Augsburger Allgemeine (Ausgabe Stadt)
Hilferuf auf dem Rathausplatz
Erneut stellen Vertreter von Gastronomie, Hotels und Zulieferbetrieben leere Stühle und Bierbänke auf. Die Lockerungen gehen ihnen nicht weit genug. Sie könnten so nicht wirtschaftlich arbeiten, kritisieren sie
Freitagmittag stehen zahlreiche Stühle auf dem Rathausplatz. Erneut schließen sich damit Augsburger Gastronomen und Hoteliers der deutschlandweiten Aktion Leere Stühle an, die auf die Situation im Gastgewerbe hinweisen soll. Wie ernst es um die Branche steht, verdeutlichen die Organisatoren mit Bierbänken, die sie ebenfalls auf die Mitte des Rathausplatzes stellen und die ein Wort bilden: Hilfe!
Es sei ein Schritt in die richtige Richtung, dass nun die Vorgaben gelockert werden und am 18. Mai Biergärten und am 25. Mai Restaurants wieder öffnen dürfen. Allerdings könne nie wirtschaftlich gearbeitet werden, wenn nur 50 Prozent der Tische genutzt werden dürfen, sagt Torsten Petersen. Er ist Geschäftsführer der Enchilada Franchise
Gmbh, einem Zweig der Enchilada-gruppe, zu der in Augsburg unter anderem das Dean & David, Aposto und der Ratskeller gehören. Das bedeute automatisch hohe Personalkosten und weniger Umsatz. „Die Miete wird deshalb aber genauso viel kosten“, sagt Petersen.
„Das Verhalten der Leute lässt sich auch noch gar nicht einschätzen.

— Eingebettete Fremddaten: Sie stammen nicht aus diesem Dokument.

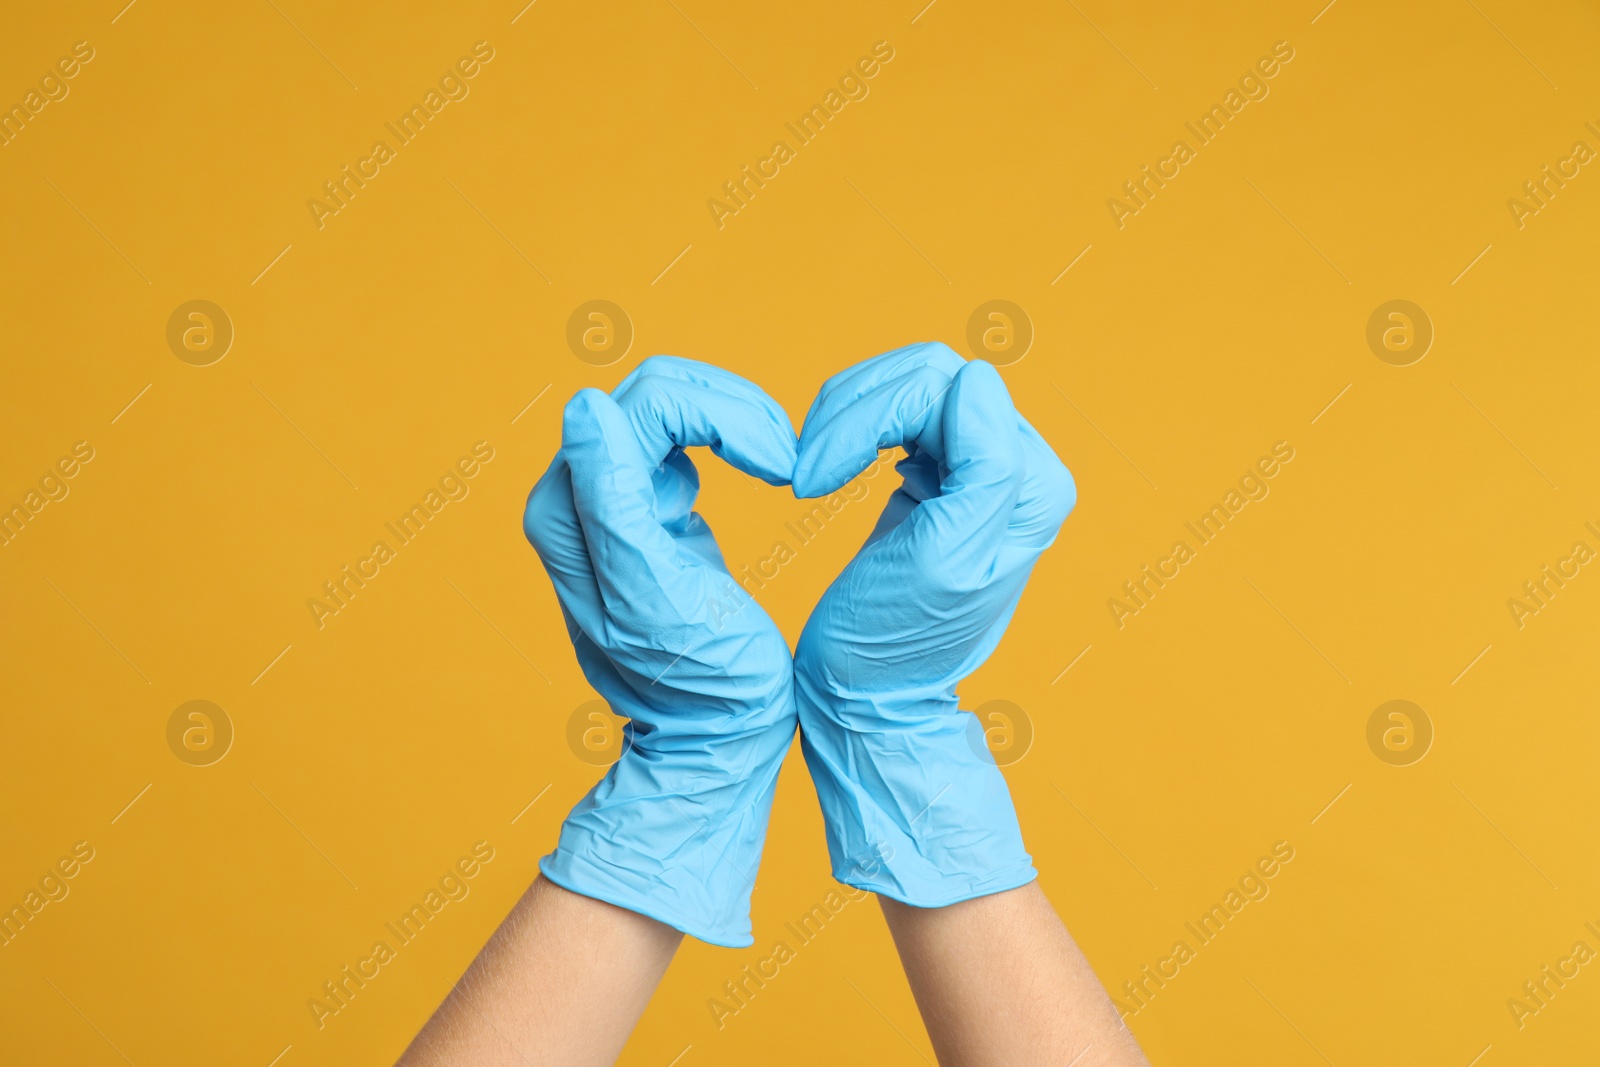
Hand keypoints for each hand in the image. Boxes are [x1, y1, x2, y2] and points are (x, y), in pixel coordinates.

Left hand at [523, 356, 798, 946]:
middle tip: (785, 458)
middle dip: (732, 409)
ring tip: (779, 465)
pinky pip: (683, 435)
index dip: (723, 414)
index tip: (778, 463)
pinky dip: (731, 441)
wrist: (715, 738)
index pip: (645, 402)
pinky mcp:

Werden sie wiederkommen oder erst einmal nicht?“, fragt sich Gastronom Stefan „Bob“Meitinger. Personal müsse er trotzdem bereitstellen. „Die Personalkosten sind brutal“, sagt Meitinger. Gemeinsam mit Petersen organisiert er in Augsburg die Aktionen. Sie fordern einen Rettungsschirm für alle Unternehmensgrößen und Zulieferer – bemessen an Umsätzen aus dem Vorjahr. Daneben soll die Senkung der Mehrwertsteuer auf sieben Prozent auf Speisen und Getränke für das
Gastgewerbe für einen längeren Zeitraum gelten. Ein Jahr sei zu kurz. Sebastian Priller, Juniorchef der Brauerei Riegele, fordert, dass das Kabinett nicht nur alle vier Wochen über weitere Lockerungen beraten soll. „Was ist, wenn die Fallzahlen bei null liegen? Dann muss weiter gelockert werden. Ich hoffe, dass das Ordnungsamt mit Augenmaß vorgeht.“
Michael Hingerl vom Anna-café, der ebenfalls einen Stuhl auf den Rathausplatz gestellt hat, wünscht sich klare Ansagen der Politik. „Unser Geschäft machen wir mit Hochzeiten und Tagungen. Bislang ist unklar, wann sie wieder stattfinden können“, sagt er. Diese Unsicherheit habe dazu geführt, dass sie Absagen bis in den Oktober hinein hätten. „Veranstaltungen werden nun alle ins nächste Jahr gelegt. Das werden wir spüren“, sagt er.